People in the wealthiest parts of the world are living longer than ever. Life expectancy at birth in the 35 OECD countries, for example, is now more than 80 years.
While in most wealthy countries universal health coverage gives financial protection to people against the cost of illness, many in other parts of the world still live without access to basic healthcare.
According to World Health Organization data, 800 million people are forced to spend at least 10% of their income on healthcare, meaning some families must choose between health costs and other essentials such as food and education.
The link between healthcare spending and greater longevity is clear. The OECD notes in its Health At A Glance report that life expectancy is a key indicator to understanding the overall health of a population.
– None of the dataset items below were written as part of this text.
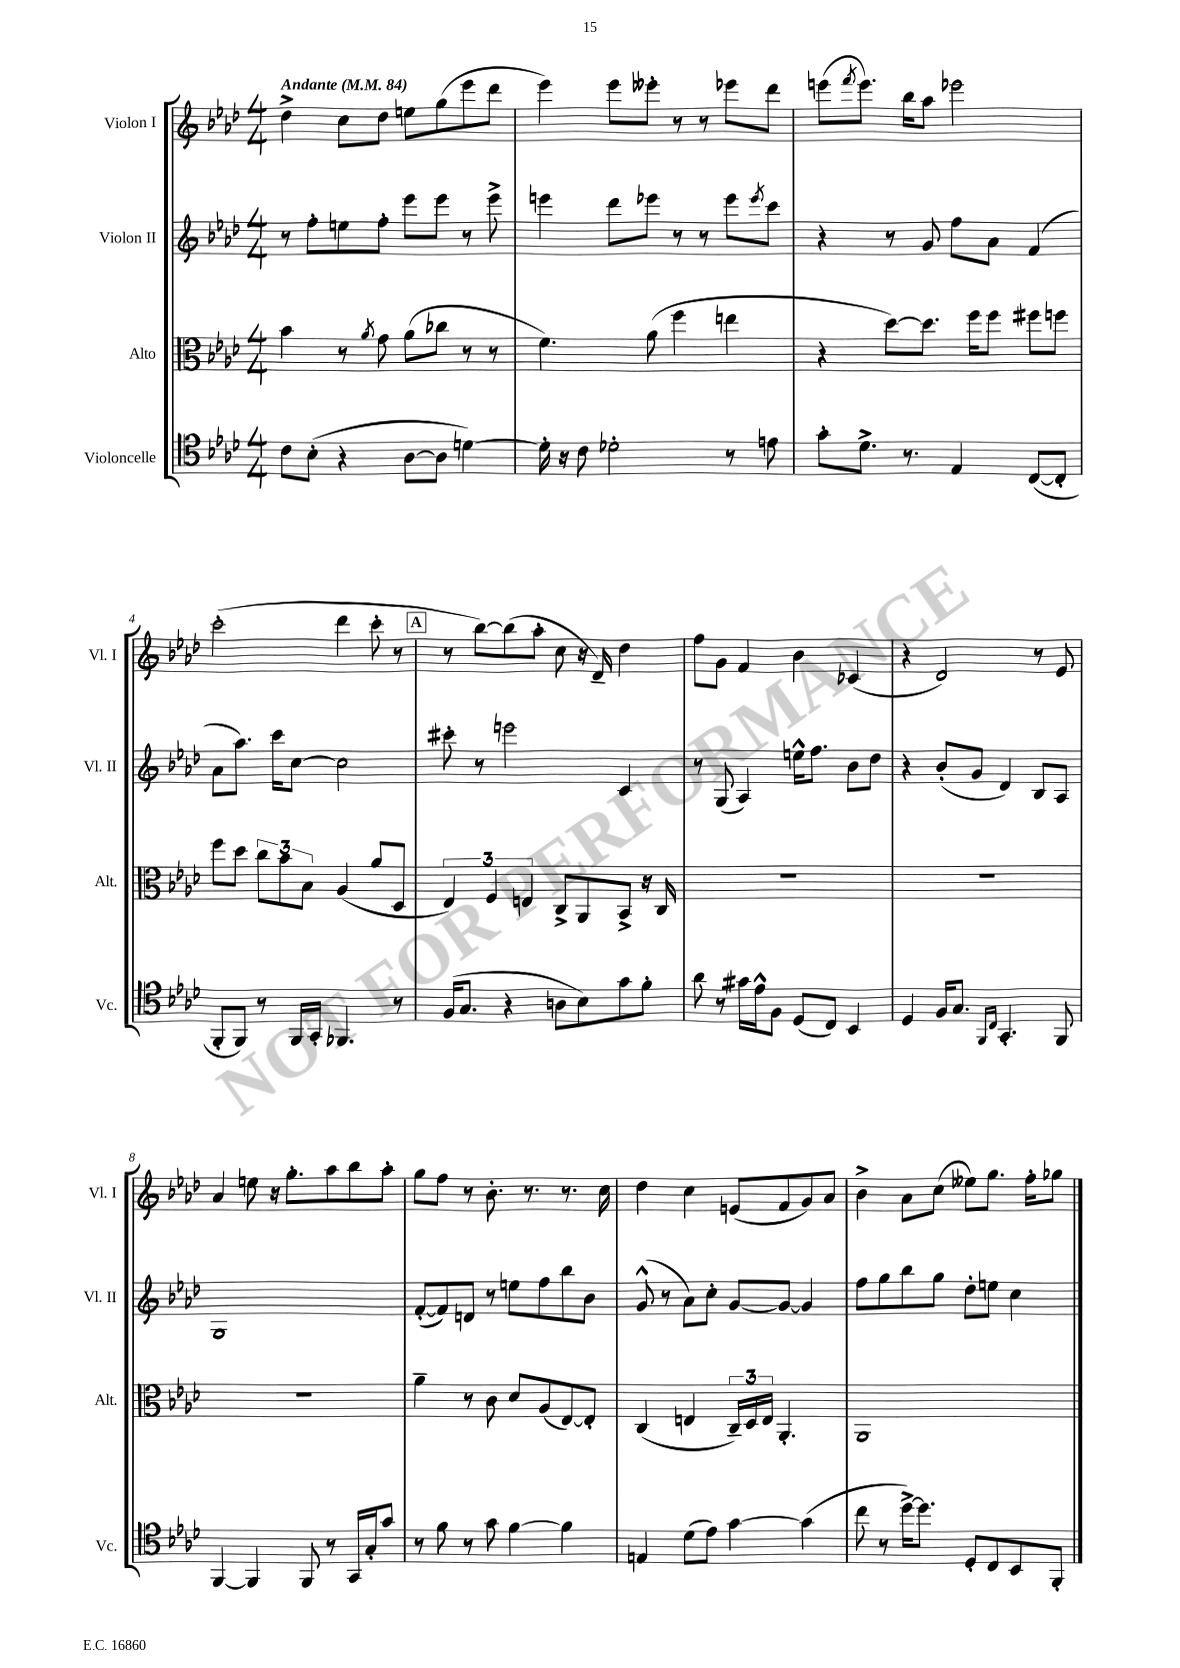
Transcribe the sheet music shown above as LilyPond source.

<<
\new StaffGroup <<
\new Staff = "s0" \with { instrumentName = "Violon I" shortInstrumentName = "Vl. I" } {
    \clef treble \key aes \major \numericTimeSignature \time 4/4 \tempo "Andante" 4 = 84
    des''4-> c''8 des''8 e''8 g''8( ees'''8 des'''8 |
    ees'''4) ees'''8 eeses'''8-. r8 r8 ees'''8 des'''8 |
    e'''8( \acciaccatura { f'''8 } e'''8.) bes''16 aes''8 ees'''2 |
    c'''2-.( des'''4 c'''8-. r8 |
    \mark \markup { \box "A" } r8 bes''8~) bes''8( aes''8-. c''8 r16 des'16--) des''4 |
    f''8 g'8 f'4 bes'4 ces'4( |
    r4 des'2) r8 ees'8 |
    aes'4 e''8 r16 g''8.-. aes''8 bes''8 aes''8-. |
    g''8 f''8 r8 bes'8.-. r8. r8. c''16 |
    des''4 c''4 e'8( f'8 g'8) aes'8 |
    bes'4-> aes'8 c''8( eeses''8) g''8. f''16-. ges''8 \bar "|." |
}
\new Staff = "s1" \with { instrumentName = "Violon II" shortInstrumentName = "Vl. II" } {
    \clef treble \key aes \major \numericTimeSignature \time 4/4
    r8 f''8-. e''8 f''8-. ees'''8 ees'''8 r8 ees'''8-> |
    e'''4 des'''8 ees'''8 r8 r8 ees'''8 \acciaccatura { ees'''8 } c'''8 |
    r4 r8 g'8 f''8 aes'8 f'4( |
    aes'8 aes''8.) c'''16 c''8~ c''2 |
    \mark \markup { \box "A" } cis'''8-. r8 e'''2 c'4 |
    r8 g8( aes4) e''16-^ f''8. bes'8 des''8 |
    r4 bes'8-.( g'8 des'4) bes8 aes8 |
    g1 |
    f'8~-.( f'8) d'8 r8 e''8 f''8 bes''8 bes'8 |
    g'8-^( r8 aes'8) c''8-. g'8~ g'8~ g'4 |
    f''8 g''8 bes''8 g''8 des''8-. e''8 c''4 \bar "|." |
}
\new Staff = "s2" \with { instrumentName = "Alto" shortInstrumentName = "Alt." } {
    \clef alto \key aes \major \numericTimeSignature \time 4/4
    bes'4 r8 \acciaccatura { aes'8 } g'8 aes'8( ces''8 r8 r8 |
    f'4.) aes'8( f''4 e''4 |
    r4 des''8~) des''8. f''16 f''8 fis''8 f''8 |
    f''8 des''8 \tuplet 3/2 { c''8 bes'8 bes8 } aes4( aes'8 des8 |
    \mark \markup { \box "A" } \tuplet 3/2 { ees4) f4 e4 } c8-> aes,8 bes,8-> r16 c16 |
    R1 |
    R1 |
    R1 |
    aes'4-- r8 c'8 des'8 aes8( ees8~) ees8-. |
    c4( e4 \tuplet 3/2 { c16--) des16 e16 } aes,4.-. |
    aes,1 \bar "|." |
}
\new Staff = "s3" \with { instrumentName = "Violoncelle" shortInstrumentName = "Vc." } {
    \clef tenor \key aes \major \numericTimeSignature \time 4/4
    c'8 bes8-.( r4 aes8~ aes8 d'4~) |
    d'16-. r16 c'8 des'2-. r8 e'8 |
    g'8-. des'8.-> r8. ees4 c8~( c8-. |
    f,8-. f,8) r8 f,16 g,16-. fes,4. r8 |
    \mark \markup { \box "A" } f16( g8. r4 a8 bes8) g'8 f'8-. |
    aes'8 r8 gis'16 ees'16-^ f8 des8( c8) bes,4 |
    des4 f16 g8. \grace { f,16 c16 } g,4.-. f,8 |
    f,4~ f,4 f,8 r8 g,16 g16-. g'8 |
    r8 f'8 r8 g'8 f'4~ f'4 |
    e4 des'8( ees'8) g'4~ g'4( |
    c''8 r8 des''16~->) des''8. des8-. c8 bes,8 f,8-. \bar "|." |
}
>>
>>
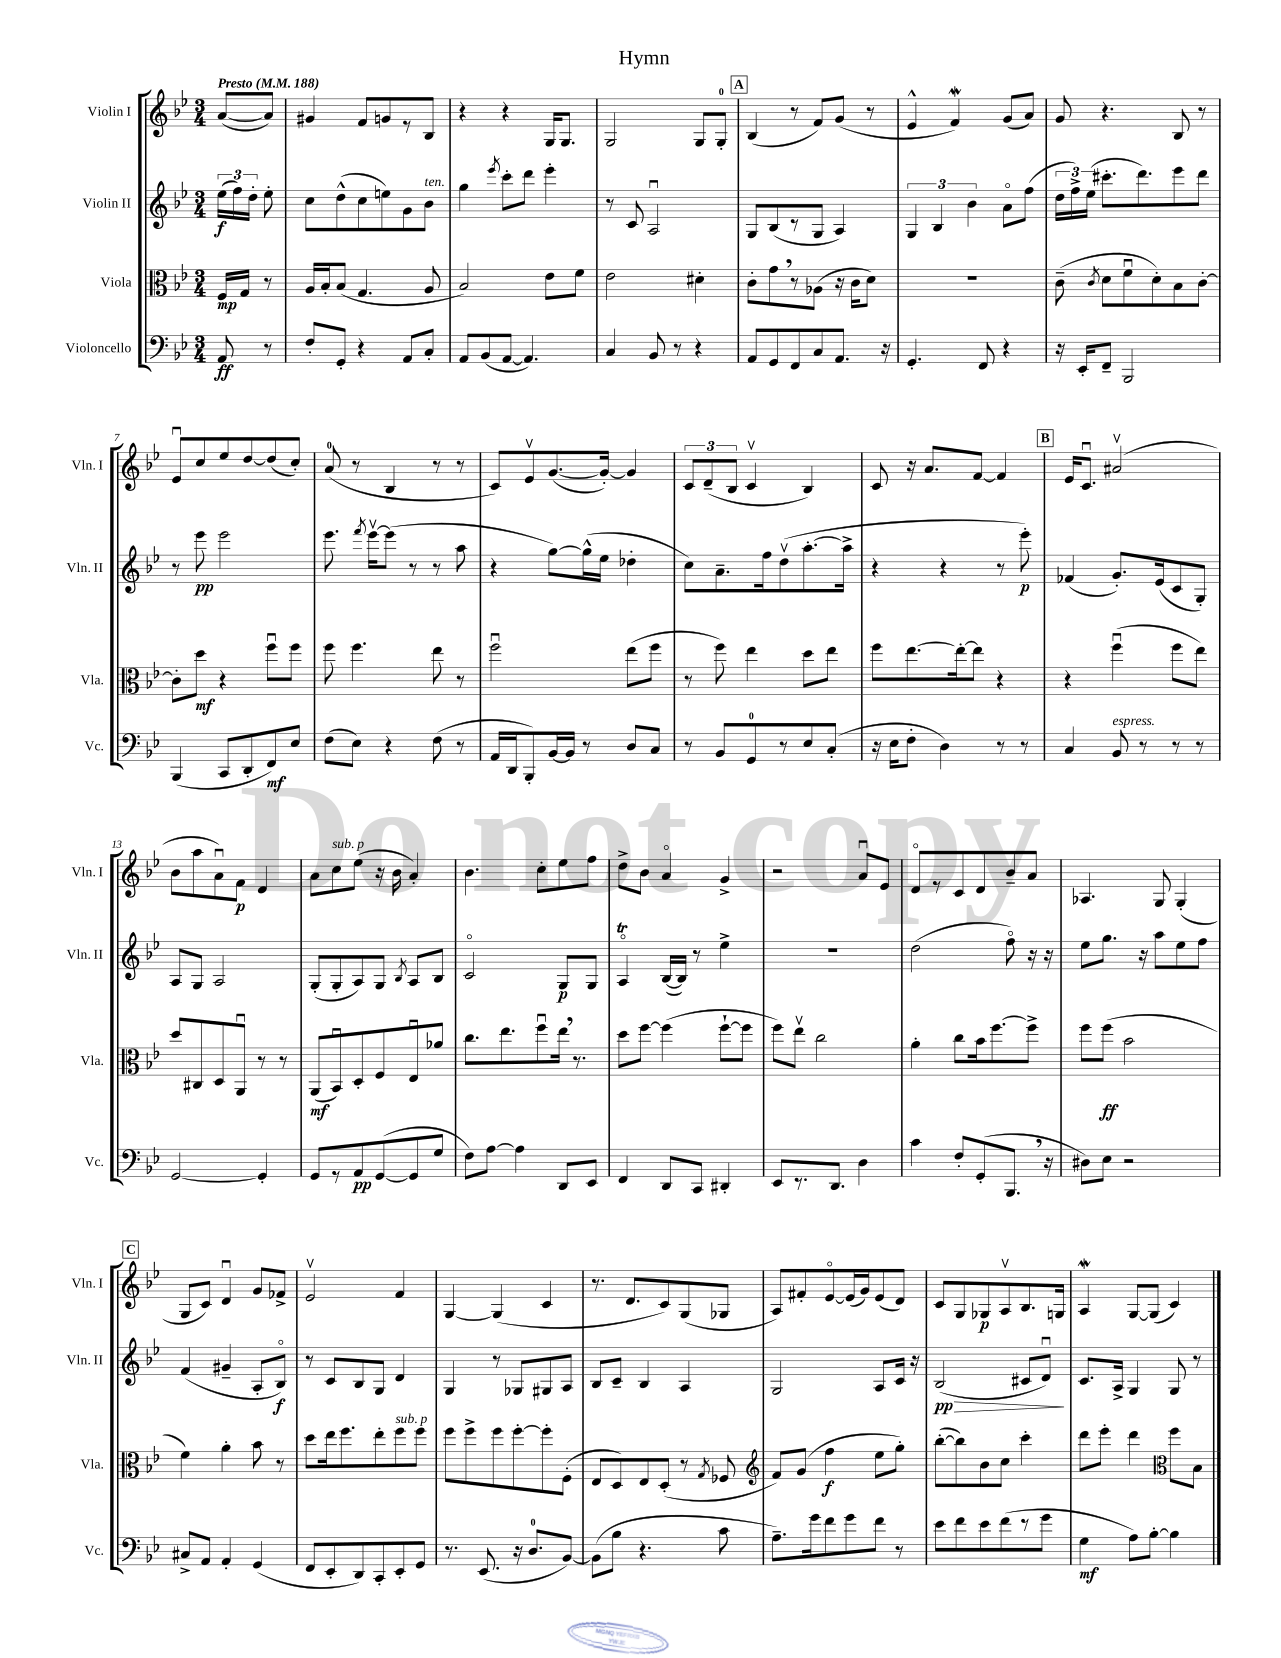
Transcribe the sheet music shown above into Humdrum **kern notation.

**kern	**kern	**kern	**kern
*staff4	*staff3	*staff2	*staff1
*clefF4	*clefC3	*clefG2	*clefG2
*k[b-e-]	*k[b-e-]	*k[b-e-]	*k[b-e-]
*M3/4	*M3/4	*M3/4	*M3/4
*MM188	*MM188	*MM188	*MM188
8AA	16F	(24ee-	([8a
.	.	24ff)	.
.	16G	.	.
.	.	24dd'	.
8r	8r	8ee-'	8a])
=	=	=	=
8F'	16A	8cc	4g#
.	16B-'	.	.
8GG'	(8B-	(8dd^^	.
4r	4.G	8cc	8f
.	.	8ee)	8g
8AA	.	8g	8r
8C'	8A	8b-	8B-
=	=	=	=
8AA	2B-)	4gg	4r
(8BB-	.	.	.
.	.	8qeee-	.
[8AA	.	8ccc'	4r
4.AA])	.	8ddd	.
.	8e-	4eee-'	16G
.	.	.	8.G
.	8f	.	.
=	=	=	=
4C	2e-	8r	2G
.	.	8c	.
8BB-	.	2Au	.
8r	.	.	.
4r	4d#'	.	8G
.	.	.	8G'
=	=	=	=
8AA	8c'	8G	(4B-
8GG	8g	(8B-	.
8FF	8r	8r	8r
8C	(8A-	8G	8f)
8.AA	16r	4A)	(8g
.	16c	.	.
.	8d)	.	8r
16r	.	.	.
=	=	=	=
4.GG'	2.r	6G	4e-^^
.	.	6B-	.
.	.	.	4f)
.	.	6b-	.
8FF	.	.	.
4r	.	8ao	(8g
.	.	(8ff	8a)
=	=	=	=
16r	(8c~	24dd	8g
.	.	24ff^)	.
16EE-'	.	.	.
.	.	(24ee-	.
.	8qc	.	.
8FF~	8d	8.ccc#'	4.r
2BBB-	8fu	.	.
.	.	8.ddd)	.
.	8d')	.	.
.	8B-	8eee-	8B-
.	[8c'	8ddd	8r
=	=	=	=
(4BBB-	8c']	8r	8e-u
.	8dd	8eee-	8cc
8CC	4r	2eee-	8ee-
8DD'	.	.	[8dd
8FF)	8ffu	.	(8dd]
8E-	8ff	.	8cc')
=	=	=	=
(8F	8ff	8.eee-	(8a
8E-)	4.ff	.	8r
.	.	8qfff	.
.	.	[16eee-v	.
4r	.	(8eee-]	4B-
.	.	8r	.
(8F	8ee-	8r	8r
8r	8r	8aa	8r
=	=	=	=
16AA	2ffu	4r	8c)
16DD	.	.	.
8BBB-')	.	.	8e-v
[16BB-	.	[8gg)	([8.g
16BB-]	.	.	.
8r	.	(16gg^^]	.
.	.	16ee-	16g'_)
8D	(8ee-	4dd-'	4g]
8C	8ff	.	.
=	=	=	=
8r	8r	8cc)	12c
.	.	.	(12d~
8BB-	8ff)	8.a~	.
.	.	.	12B-
8GG	4ee-	.	4cv
.	.	16ff	.
8r	.	(8ddv	.
8E-	8dd	[8.aa'	4B-)
(8C'	8ee-	.	.
.	.	16aa^]	.
=	=	=	=
16r	8ff	4r	8c
16E-	.	.	.
8F'	[8.ee-	.	16r
.	.	.	8.a
4D)	.	4r	.
.	16ee-'_	.	.
.	8ee-]	.	[8f
8r	4r	8r	4f]
8r	.	8eee-')	.
=	=	=	=
4C	4r	(4f-	16e-
.	.	.	8.cu
8BB-	(4ffu	8.g')	(2a#v
8r	.	.	.
.	.	(16e-	.
8r	8ff	8c	.
8r	8ee-)	8G')	.
=	=	=	=
[2GG	8dd	8A	8b-
.	8C#	8G	8aa
.	8D	2A	8au)
.	8AAu	.	8f
4GG']	8r	.	4d
.	8r	.	.
=	=	=	=
8GG	(8AA	(8G'	8a
8r	8BB-u)	8G'	8cc
8AA	8D'	8A)	(8ee-
([8GG	8F	8G	16r
.	.	.	16b-
.	.	8qB-	.
8GG]	8E-u	8A	4a')
8G	8a-	8B-	.
=	=	=	=
8F)	8.cc	2co	4.b-
[8A	.	.	.
.	8.ee-	.	.
4A]	.	.	.
.	8ffu	.	8cc'
8DD	16ee-	8G	8ee-
.	8.r	.	.
8EE-	.	8G	8ff
=	=	=	=
4FF	8dd	4Ao	8dd^
.	[8ff	.	8b-
8DD	(4ff]	([16B-	4ao
.	.	16B-])	.
8CC	.	8r	.
4DD#'	[8ff`	4ee-^	4g^
.	8ff]	.	.
=	=	=	=
8EE-	8ff)	2.r	2r
8.r	8ee-v	.	.
.	2cc	.	.
8.DD	.	.	.
4D	.	.	8au
.	.	.	8e-
=	=	=	=
4c	4a'	(2dd	8do
.	.	.	8r
8F'	8cc	.	8c
(8GG'	16b-	.	8d
.	[8.ff	.	.
8.BBB-	.	8ffo)	8b-~
.	8ff^]	16r	8a
16r	.	16r	.
=	=	=	=
8D#)	8ff	8ee-	4.A-
8E-	(8ff	8.gg	.
2r	2b-	.	.
.	.	16r	.
.	.	8aa	8G
.	.	8ee-	(4G'
.	.	8ff	.
=	=	=	=
8C#^	4f)	(4f	8G
8AA	.	.	8c)
4AA'	4a'	4g#~	4du
(4GG	8b-	8A'	8g
.	8r	8B-o)	8f-^
=	=	=	=
8FF	8dd	8r	2e-v
8EE-'	16ee-	8c	.
.	8.ff	.	.
8DD)	.	8B-	.
8CC'	8ee-'	8G	.
8EE-'	8ff	4d	4f
8GG	8ff	.	.
=	=	=	=
8.r	8ff	4G	[4G
.	8ff^	.	.
(8.EE-	.	.	.
.	8ff	8r	(4G]
16r	[8ff'	8G-	.
8.D	.	.	.
.	8ff']	8G#	4c
[8BB-)	(8F'	8A	.
=	=	=	=
(8BB-]	8E-	8B-	8.r
8B-	8D)	8c~	.
.	.	.	8.d
4.r	8E-	4B-	.
.	(8D'	.	8c)
.	8r	4A	(8G
.	8qG	.	.
8c	8F-	.	8G-
=	=	=	=
*	*clefG2	*	*
8.A~)	8f)	2G	8A)
.	(8g	.	8f#'
16g	.	.	.
8f	4ff	.	[8e-o
8g	.	.	(16e-]
.	.	.	16g)
8f	8ee-	8A	(8e-
8r	8gg')	16c	8d)
.	.	16r	.
=	=	=	=
8e-	([8bb-'	(2B-	8c
8f	8bb-])	.	8G
8e-	8b-	.	8G-
(8f	8cc	.	8Av
8r	4ccc'	8c#	8.B-
8g	.	8du)	.
.	.	.	16G
=	=	=	=
4G	8ddd	8.c	4A
.	8eee-'	.	.
.	.	16A^	.
8A)	4ddd	4G	[8G
[8B-'	.	.	(8G]
*	*clefC3	*	*
4B-]	8ff	8G	4c)
.	8B-	8r	.
==	==	==	==
*-	*-	*-	*-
In general, the more a country spends per capita on healthcare, the higher the life expectancy. The impact is most dramatic when a country is starting from a low base.
This explains why, over a 45-year period, some of the biggest investors in healthcare saw a rise in life expectancy of less than 10 years, while countries such as India, Turkey, Korea and China saw more dramatic rises in life expectancy to reach as much as 20 years.
However, whether significant total spend on healthcare results in higher life expectancy depends on the distribution of financial resources.
The US, for example, is the world’s biggest spender on healthcare as a share of GDP, but life expectancy there is significantly less than the OECD average.
The reasons for this are complex, but research has found repeatedly that the US system scores especially badly on measures of affordability, access and equality between the rich and poor.
Administrative costs are also far higher than comparable countries. Nurses in the US, for example, spend 18 hours more a week than their Canadian counterparts on administrative tasks, and clerical staff work an extra 37 hours.
Education and gender are also strong indicators of life expectancy. Men and women with a tertiary education, on average, live significantly longer than those of the same gender who are less educated; the widest gap, however, is between tertiary-educated men and their less-educated counterparts.
Aside from the money spent on healthcare, more broadly, positive socio-economic conditions such as healthy lifestyles contribute to raising life expectancy.